There were too many happy coincidences for me not to think that my musical ear guided me some.
For example, the blast of full orchestra which can be heard as an "accent" was taken from a movement in a Robert Schumann symphony -one that starts out with a bang, with the whole orchestra hitting a staccato blast. I heard it and thought it might go well in "Artifacts," and it was indeed an E-flat minor chord, and after lowering it 3 tones to make it a C minor, I benefited from the side effect of it thus having become unrecognizable as that chord from that symphony. Harder for the London Symphony Orchestra to sue me that way..

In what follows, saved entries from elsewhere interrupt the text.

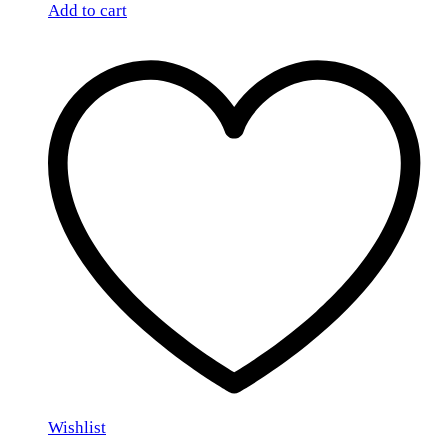
Add to cart
Wishlist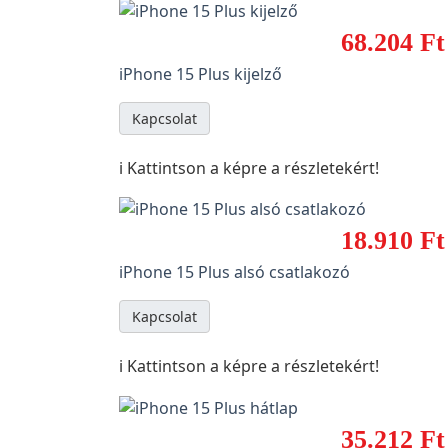
68.204 Ft
iPhone 15 Plus kijelző
Kapcsolat
ℹ️ Kattintson a képre a részletekért!
18.910 Ft
iPhone 15 Plus alsó csatlakozó
Kapcsolat
ℹ️ Kattintson a képre a részletekért!
35.212 Ft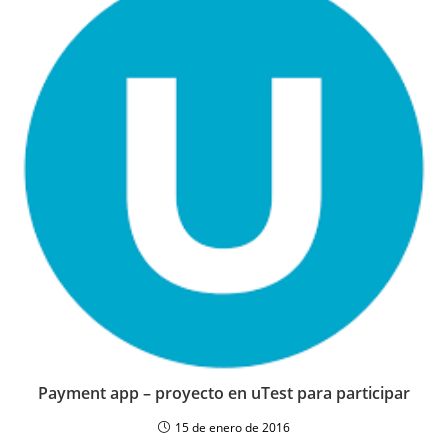
Payment app – proyecto en uTest para participar
15 de enero de 2016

There are samples from at least 3 Steely Dan songs. I was going after the first staccato note from the song "Hey Nineteen," which I intended to somehow put in a loop, but never got to it, having come across the opening notes from the song "Josie," while looking for it, which became the most recognizable thing in the piece.
The samples from "Bodhisattva" are better disguised, and the example of another happy coincidence as, after lowering the pitch one half step to make it fit with C minor, the resultant change in its speed made it fall right on top of the beat and gave it a triplet feel.
I had such good luck that it seemed apt to put the sample of Fiona Apple from an old interview talking about how "a lot of it was luck," when discussing her meteoric rise, back in the early nineties.
I slowed her voice down, making her sound less like herself, and then added a heavy "bathroom" reverberation, making her sound less like herself in a bathroom...
Enjoy.
I'm going to listen back to it before I leave the Uxi Duxi, in case I made some bonehead mistake, like uploading the wrong song.
The Guy Who Plays Late At Night On Canal Street
This video, I made on my phone last week and forgot to post until now...
From last week:
So, this guy, I hear maybe 4 or more nights a week.
Always on Canal Street, and playing through an amp, loud enough to be heard as well as in this video shot from about 50 yards from him. I would describe him as the guy seen sitting with the guitar in the center of the shot.
He has a kind of Chubby Checker, or Fats Domino aspect about him; always dresses nice, but almost always 1950's style.
His playing is a lot like what he is doing in this 51 second clip, but I will append, in his defense, that he had noticed me sitting there with my guitar on my back. I know he has seen me around, but I have never checked him out up close.
He might have been conscious of me shooting a video; and that is an issue that some buskers go so far about as to have a sign that reads: "If you shoot a video, please leave a tip."
The guy plays very smooth music which comes from what would fall into the "gospel" category, though the line between Motown artists who grew up singing in churches and the music sung in churches has become blurred.
Now that I have listened to the thing, I wish I had made a longer recording of him; I guess I assumed that the microphone in a cell phone would produce garbage, and so I cut it short.
"Unearthed" sounds better than "Artifacts" because there's less of it. It kind of sounds like an interlude the band "Man Or Astro-Man?" would put between songs.
ReplyDeleteBoth are the best I've heard on here because if your guitar's in them it's so distorted you can't tell, and there's none of your voice.
The Guy Who Plays Late At Night On Canal Street (have I got the name right?) sounds great.